# Task statement
Repeat the records below verbatim, and do not copy their pictures.

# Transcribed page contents
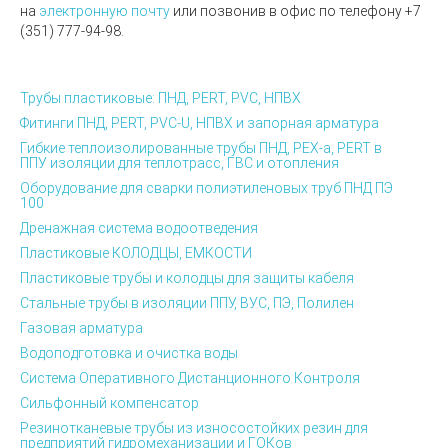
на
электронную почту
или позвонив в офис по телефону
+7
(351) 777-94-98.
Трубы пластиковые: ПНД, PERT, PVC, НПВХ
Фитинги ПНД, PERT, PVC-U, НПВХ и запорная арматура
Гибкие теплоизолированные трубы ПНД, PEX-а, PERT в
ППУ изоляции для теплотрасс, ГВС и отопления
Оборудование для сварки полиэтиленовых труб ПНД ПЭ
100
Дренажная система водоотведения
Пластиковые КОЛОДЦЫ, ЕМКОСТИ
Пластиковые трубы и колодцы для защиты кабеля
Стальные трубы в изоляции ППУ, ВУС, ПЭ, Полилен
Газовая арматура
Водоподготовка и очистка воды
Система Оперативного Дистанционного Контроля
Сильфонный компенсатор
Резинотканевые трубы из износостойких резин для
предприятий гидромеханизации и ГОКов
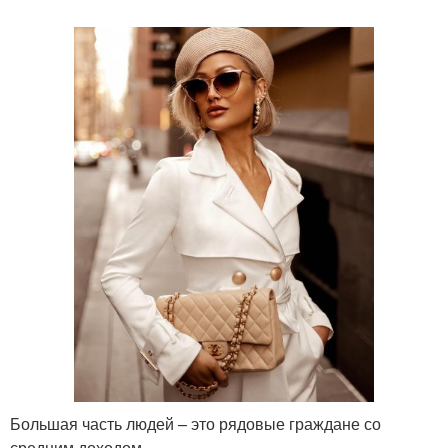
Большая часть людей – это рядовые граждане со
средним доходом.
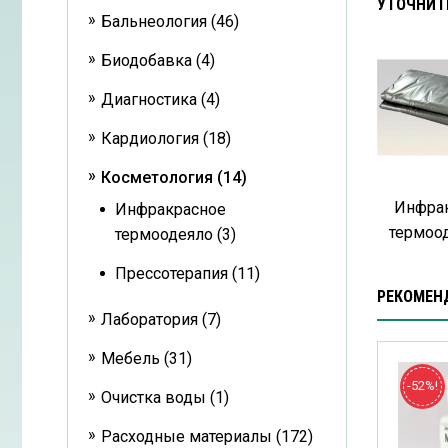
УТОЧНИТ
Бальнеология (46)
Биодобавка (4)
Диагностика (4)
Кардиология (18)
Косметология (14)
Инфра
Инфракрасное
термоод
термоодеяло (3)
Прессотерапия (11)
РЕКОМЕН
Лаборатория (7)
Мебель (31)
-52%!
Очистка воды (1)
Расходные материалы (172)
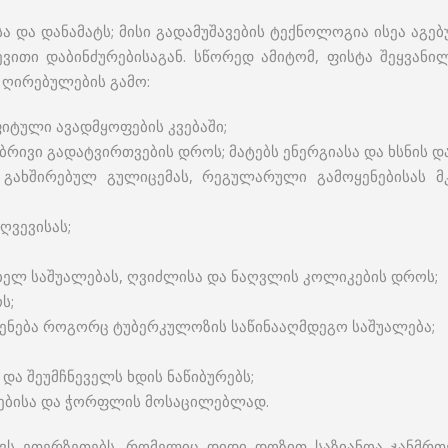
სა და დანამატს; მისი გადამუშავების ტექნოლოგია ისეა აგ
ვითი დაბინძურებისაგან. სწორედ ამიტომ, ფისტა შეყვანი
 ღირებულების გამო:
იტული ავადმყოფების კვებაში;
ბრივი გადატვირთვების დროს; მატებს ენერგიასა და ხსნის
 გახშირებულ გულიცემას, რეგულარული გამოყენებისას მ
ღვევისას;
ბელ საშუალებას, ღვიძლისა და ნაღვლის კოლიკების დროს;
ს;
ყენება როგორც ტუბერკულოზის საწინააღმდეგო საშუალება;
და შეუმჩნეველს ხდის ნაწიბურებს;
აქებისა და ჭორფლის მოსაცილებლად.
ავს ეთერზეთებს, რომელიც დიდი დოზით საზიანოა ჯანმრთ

# Exercise result
на
электронную почту
или позвонив в офис по телефону
+7
(351) 777-94-98.
Трубы пластиковые: ПНД, PERT, PVC, НПВХ
Фитинги ПНД, PERT, PVC-U, НПВХ и запорная арматура
Гибкие теплоизолированные трубы ПНД, PEX-а, PERT в
ППУ изоляции для теплотрасс, ГВС и отопления
Оборудование для сварки полиэтиленовых труб ПНД ПЭ
100
Дренажная система водоотведения
Пластиковые КОЛОДЦЫ, ЕМКОСТИ
Пластиковые трубы и колодцы для защиты кабеля
Стальные трубы в изоляции ППУ, ВУС, ПЭ, Полилен
Газовая арматура
Водоподготовка и очистка воды
Система Оперативного Дистанционного Контроля
Сильфонный компенсатор
Резинотканевые трубы из износостойких резин для
предприятий гидромеханизации и ГОКов
Большая часть людей – это рядовые граждане со
средним доходом.
УТОЧНИТ
Бальнеология (46)
Биодобавка (4)
Диагностика (4)
Кардиология (18)
Косметология (14)
Инфра
Инфракрасное
термоод
термоодеяло (3)
Прессотерапия (11)
РЕКОМЕН
Лаборатория (7)
Мебель (31)
-52%!
Очистка воды (1)
Расходные материалы (172)
სა და დანამატს; მისი გადამუშავების ტექნოლოგია ისეა აგ
ვითი დაბინძურებისაგან. სწორედ ამიტომ, ფისტა შეყვანი
 ღირებულების გამო:
იტული ავადმყოფების კვებაში;
ბრივი გადატვირთვების დროს; მატებს ენერგიასა და ხსნის
 გახშირებულ გულიცემას, რეგულარული გამოყენებისას მ
ღვევისას;
ბელ საშუალებას, ღვიძლისა და ნაღვლის კოლიკების დროს;
ს;
ყენება როგორც ტუბერკულოზის საწინააღმდეგო საშუალება;
და შეუმჩნეველს ხდის ნაწიბურებს;
აქებისა და ჭორფლის მოსაცილებლად.
ავს ეთერზეთებს, რომელიც დიდი დოზით საზიანოა ჯანმრთ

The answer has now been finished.